“GTS Trilogy Kombucha” picture with a Kaws “Small Lie” figure. Taken by Jake Santo
Kombucha is a brew-style tea, that consists of naturally fermenting bacteria, that are rich in probiotics and tons of other healthy vitamins and amino acids. This might sound like a lot of components for a bottle of liquid you can buy at CVS and other everyday retailers. However, I recently have had a stint of common digestive issues and as a result; I drink a bottle of Kombucha every day. Along with one or two supplements, I drink a bottle of Kombucha tea every morning and I am typically symptom-free the entire day.
The origins of Kombucha are not fully known, however, the first recorded use was sometime around 200 BCE in China. The name “kombucha” comes from Japan around 400 CE, but “The Tea of Immortality” has been used across Eastern Europe, Russia, and Japan for centuries. Also known as the “Manchurian mushroom”, this mushroom-based brew may not “cure cancer” as some say but it does provide some daily health benefits when incorporated properly to your daily routine.

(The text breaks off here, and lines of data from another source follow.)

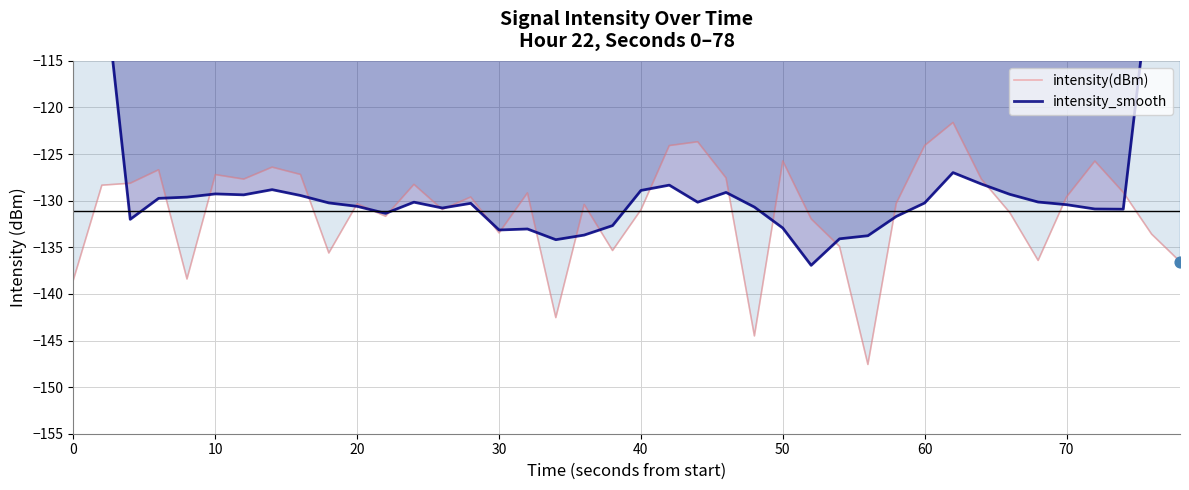

Which series has the largest total across all categories?

intensity_smooth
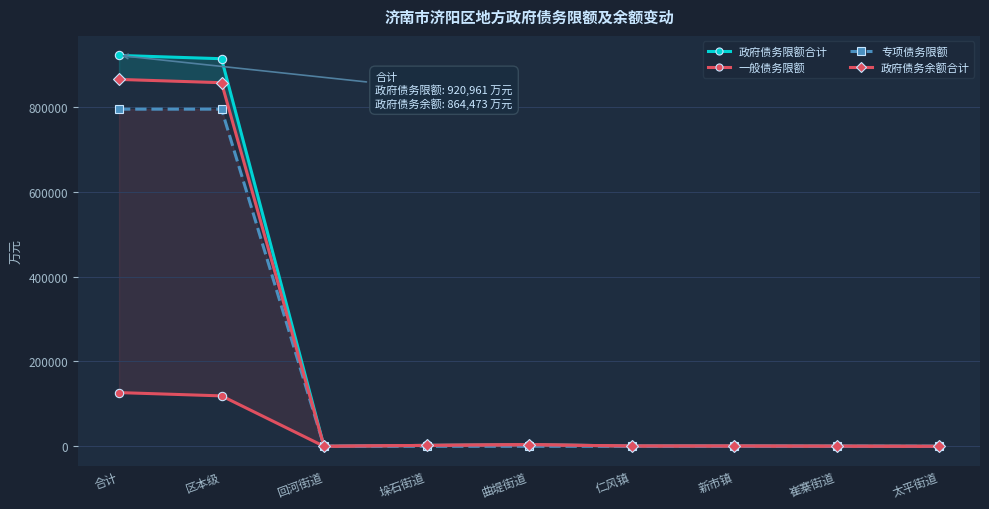

What is the highest value of the 政府债务限额合计 series?

920961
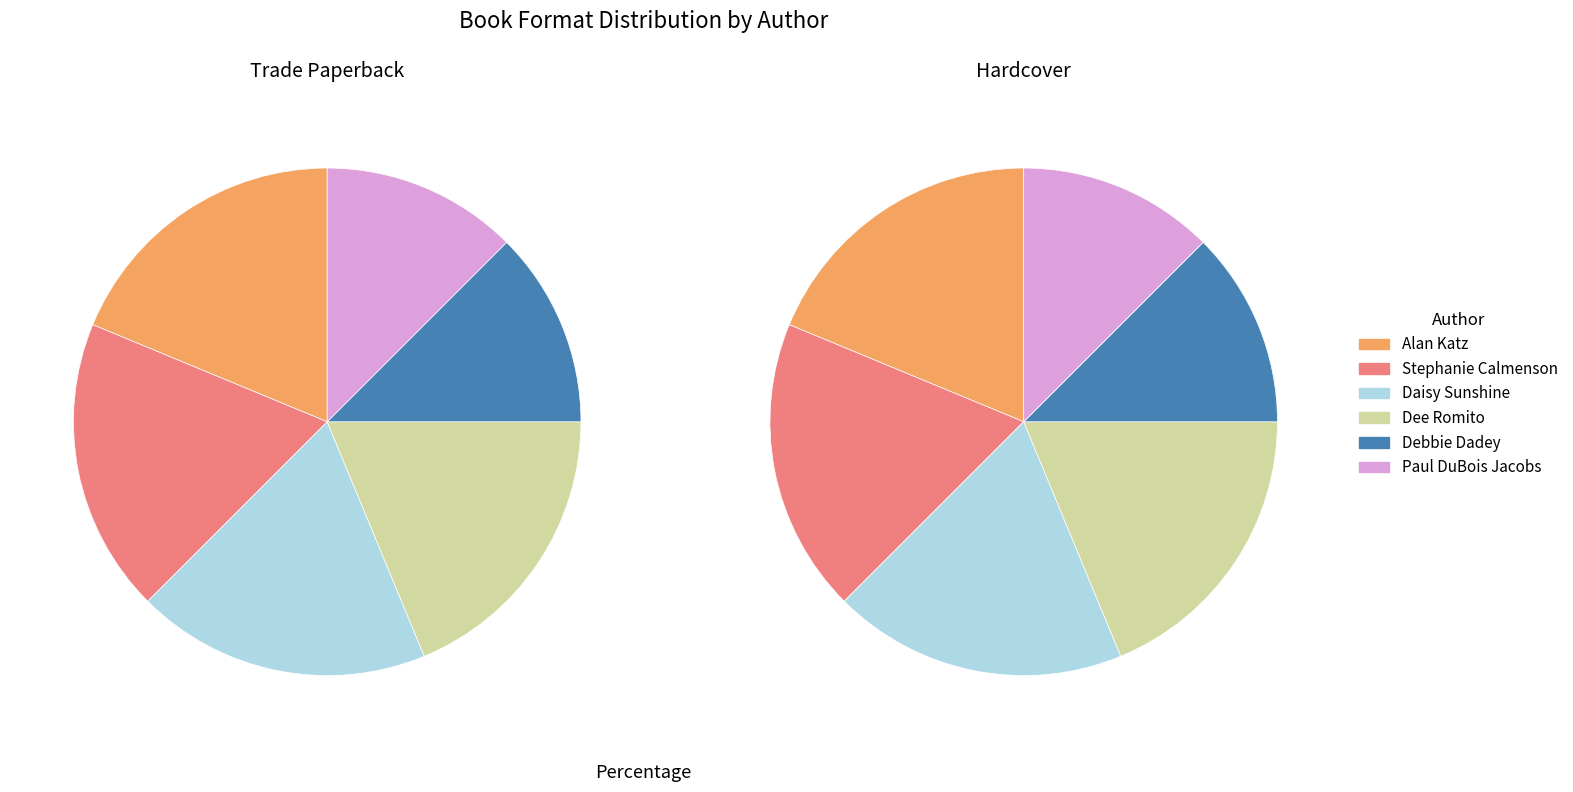

Rank the categories by value from highest to lowest.

Alan Katz, Stephanie Calmenson, Daisy Sunshine, Dee Romito, Debbie Dadey, Paul DuBois Jacobs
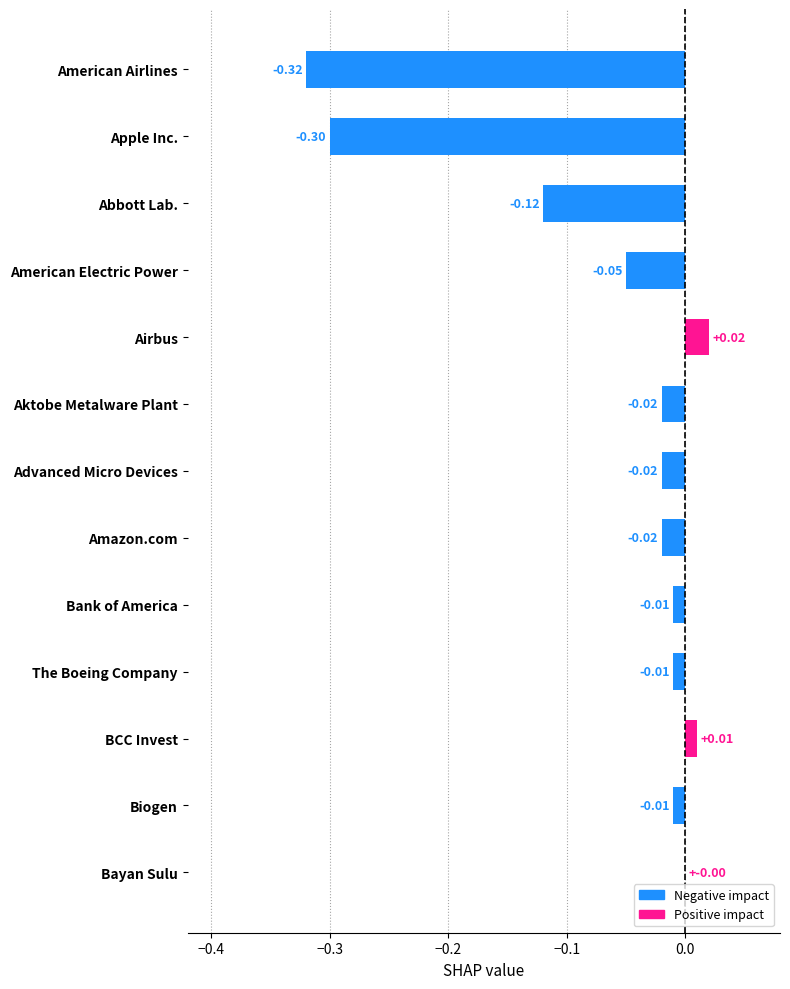

How many distinct data groups are displayed?

1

While “common digestive issues” may sound nonchalant, experiencing them is a whole other story. For a period of a week or so, I was having awful, shooting pains in my abdomen. Along with waking up in the middle of the night (from the pain), I was fatigued, and overall in a funk during the height of my symptoms. For all intents and purposes, the most sever condition I had was, indigestion, but it was one of the most debilitating ailments I’ve ever had. Thus providing me a new respect for common ailments like: indigestion, acid reflux, and good old fashioned nausea. Thankfully for Kombucha and some other dietary changes, I have been symptomless for a couple weeks now. Apart from my own story, here are a few reasons why I made Kombucha part of my morning and daily routine.
1. Morning Wake Up
On an ordinary day, most people drink coffee or tea to get themselves out of bed and into a productive mood for the day at hand. This early morning injection of caffeine helps a lot of people, including myself. Since my little digestive scare, the only thing I will drink in the morning is Kombucha. Not only does it take away any symptoms that I start my day with, it also provides a small amount of caffeine, electrolytes, and plenty of healthy amino acids. As well as depending on the flavor (Gingerade, Greens, Rasberry, Mango, etc.), you may see other added benefits from the all-natural ingredients in each bottle. For example, the pressed ginger juice in “Gingerade” by “GTS Kombucha”, aids in relieving nausea, appetite loss, and muscle soreness.
2. Digestive Aid
As I’ve mentioned many times already, Kombucha is a great digestive aid. It contains tons of probiotics (good bacteria that live in the digestive tract), which help reduce stomach acid production along with painful indigestion. While you might think the caffeine and small percentage of alcohol present (~.5%) in Kombucha, would cause more acidity in the gut. However, the fermentation and culture of the bacteria themselves actually creates an alkaline solution once it is digested; even though the pH of Kombucha itself is lower than coffee (coffee = pH 5, Kombucha = pH 3)
3. Naysayers of Kombucha
Since I have started to drink Kombucha, I have heard a few common quarrels with it from my friends. A few are: “I don’t like the taste”, another “It looks like it has weird stuff in it” and lastly “Don’t vegans drink that”. Well to address the first one, Kombucha does have an uncommon aftertaste, but it is often masked depending on the flavor you get. The company GTS alone produces a large variety of flavors, along with Kevita, Health-Ade, and Reed’s Kombucha, there are a plethora of different brands to indulge in to find your favorite. Next up is the weird stuff that resides in the bottom of most Kombucha bottles on the shelves. That is the Kombucha brew that needs to be lightly shaken to mix with the rest of the beverage, if you’ve ever had a cold pressed fruit juice or something of the sort, it is the same concept; separation is natural, sometimes it just needs a quick shakeup. Lastly, yes I am sure many people who are vegan and vegetarian drink Kombucha, as it is a very healthy, and also trendy, beverage. However, do not let the vegan stigma hold you from enjoying a healthy gut and a viable coffee replacement. If your feeling extra crunchy go for the vegetable flavored one, but if you’re like me; someone who likes a well-balanced diet and proper digestive health, any of the other “less crunchy” flavors will suffice.
4. Kombucha and Literature
The link between literature and Kombucha is not a direct one, besides writers often having stomach pains from the constant sentiment of rejection, the correlation is a cloudy one. For me, I find that I am much more motivated to read or write when I am both well hydrated and slightly caffeinated. While some may argue otherwise, being alert and attentive during the creative process, to me, is a necessary quality. In this regard, most people prefer coffee, however, coffee is a dehydrant. Thus you can either drink continual cups of coffee and water; or you can simply drink a Kombucha, which will invigorate your mind and digestive tract for the laborious creative process to come.